--- What to work on ---
Before writing anything, find the line that contains "Software Metriken", then retype the entries below exactly from their first line through that one, without pictures.

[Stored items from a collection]
^^^^^^^^^^^^^^^^

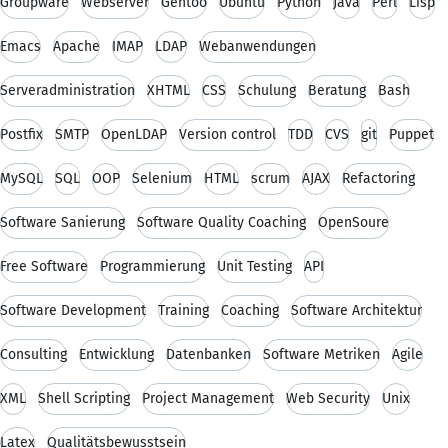
Groupware
Webserver
Gentoo
Ubuntu
Python
Java
Perl
Lisp
Emacs
Apache
IMAP
LDAP
Webanwendungen
Serveradministration
XHTML
CSS
Schulung
Beratung
Bash
Postfix
SMTP
OpenLDAP
Version control
TDD
CVS
git
Puppet
MySQL
SQL
OOP
Selenium
HTML
scrum
AJAX
Refactoring
Software Sanierung
Software Quality Coaching
OpenSoure
Free Software
Programmierung
Unit Testing
API
Software Development
Training
Coaching
Software Architektur
Consulting
Entwicklung
Datenbanken
Software Metriken
Agile
XML
Shell Scripting
Project Management
Web Security
Unix
Latex
Qualitätsbewusstsein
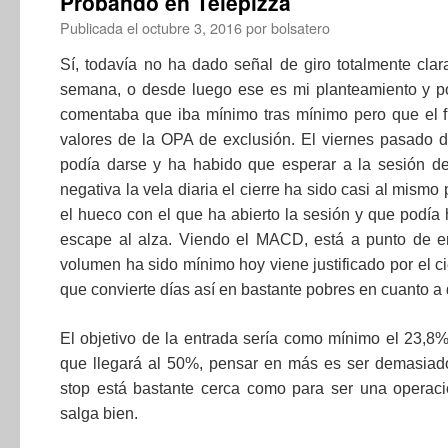
Probando en Telepizza
Publicada el
octubre 3, 2016
por
bolsatero
Sí, todavía no ha dado señal de giro totalmente clar
semana, o desde luego ese es mi planteamiento y po
comentaba que iba mínimo tras mínimo pero que el f
valores de la OPA de exclusión. El viernes pasado d
podía darse y ha habido que esperar a la sesión de
negativa la vela diaria el cierre ha sido casi al mismo
el hueco con el que ha abierto la sesión y que podía
escape al alza. Viendo el MACD, está a punto de en
volumen ha sido mínimo hoy viene justificado por el c
que convierte días así en bastante pobres en cuanto a
El objetivo de la entrada sería como mínimo el 23,8
que llegará al 50%, pensar en más es ser demasiad
stop está bastante cerca como para ser una operac
salga bien.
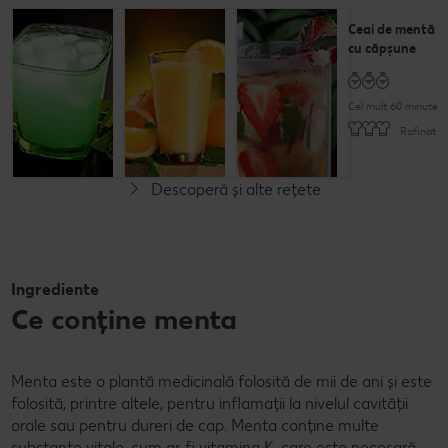
Cocktail de
Suc de
Ceai de mentă
mentă
portocale cu
cu căpșune
mentă
Cel mult 15 minute
Cel mult 60 minute
Cel mult 30 minute
Simplu
Rafinat
Simplu
Descoperă și alte rețete
Ingrediente
Ce conține menta
Menta este o plantă medicinală folosită de mii de ani și este
folosită, printre altele, pentru inflamații la nivelul cavității
orale sau pentru dureri de cap. Menta conține multe
substanțe vitale, cum ar fi vitamina K, care este necesară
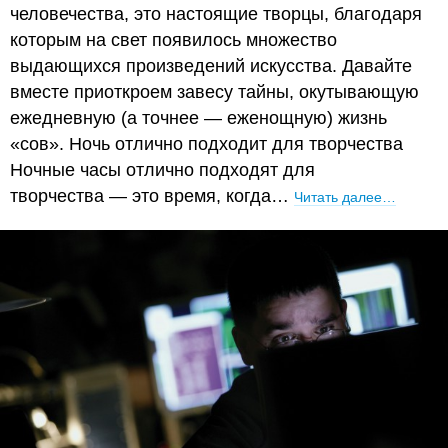
человечества, это настоящие творцы, благодаря
которым на свет появилось множество
выдающихся произведений искусства. Давайте
вместе приоткроем завесу тайны, окутывающую
ежедневную (а точнее — еженощную) жизнь
«сов». Ночь отлично подходит для творчества
Ночные часы отлично подходят для
творчества — это время, когда…
Читать далее…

^^^^^^^^^^^^^^^^

--- Problem solution ---
Groupware
Webserver
Gentoo
Ubuntu
Python
Java
Perl
Lisp
Emacs
Apache
IMAP
LDAP
Webanwendungen
Serveradministration
XHTML
CSS
Schulung
Beratung
Bash
Postfix
SMTP
OpenLDAP
Version control
TDD
CVS
git
Puppet
MySQL
SQL
OOP
Selenium
HTML
scrum
AJAX
Refactoring
Software Sanierung
Software Quality Coaching
OpenSoure
Free Software
Programmierung
Unit Testing
API
Software Development
Training
Coaching
Software Architektur
Consulting
Entwicklung
Datenbanken
Software Metriken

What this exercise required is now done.